◆ **Assignment**: Rewrite the data below with "Kredyty" changed to "Pożyczki" wherever it appears, keeping all other text the same and leaving the pictures out.

─── Excerpted records

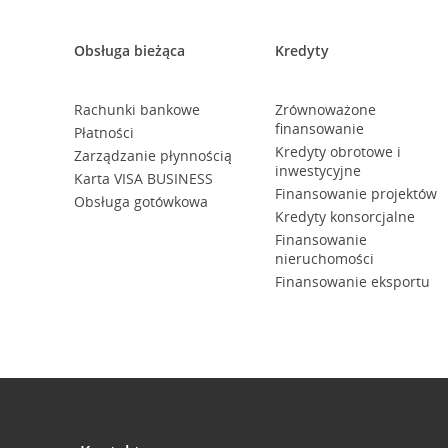
Obsługa bieżąca
Kredyty
Rachunki bankowe
Zrównoważone
finansowanie
Płatności
Kredyty obrotowe i
Zarządzanie płynnością
inwestycyjne
Karta VISA BUSINESS
Finansowanie projektów
Obsługa gotówkowa
Kredyty konsorcjalne
Finansowanie
nieruchomości
Finansowanie eksportu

──────

◆ **Written response**:
Obsługa bieżąca
Pożyczki
Rachunki bankowe
Zrównoważone
finansowanie
Płatności
Pożyczki obrotowe i
Zarządzanie płynnością
inwestycyjne
Karta VISA BUSINESS
Finansowanie projektów
Obsługa gotówkowa
Pożyczki konsorcjalne
Finansowanie
nieruchomości
Finansowanie eksportu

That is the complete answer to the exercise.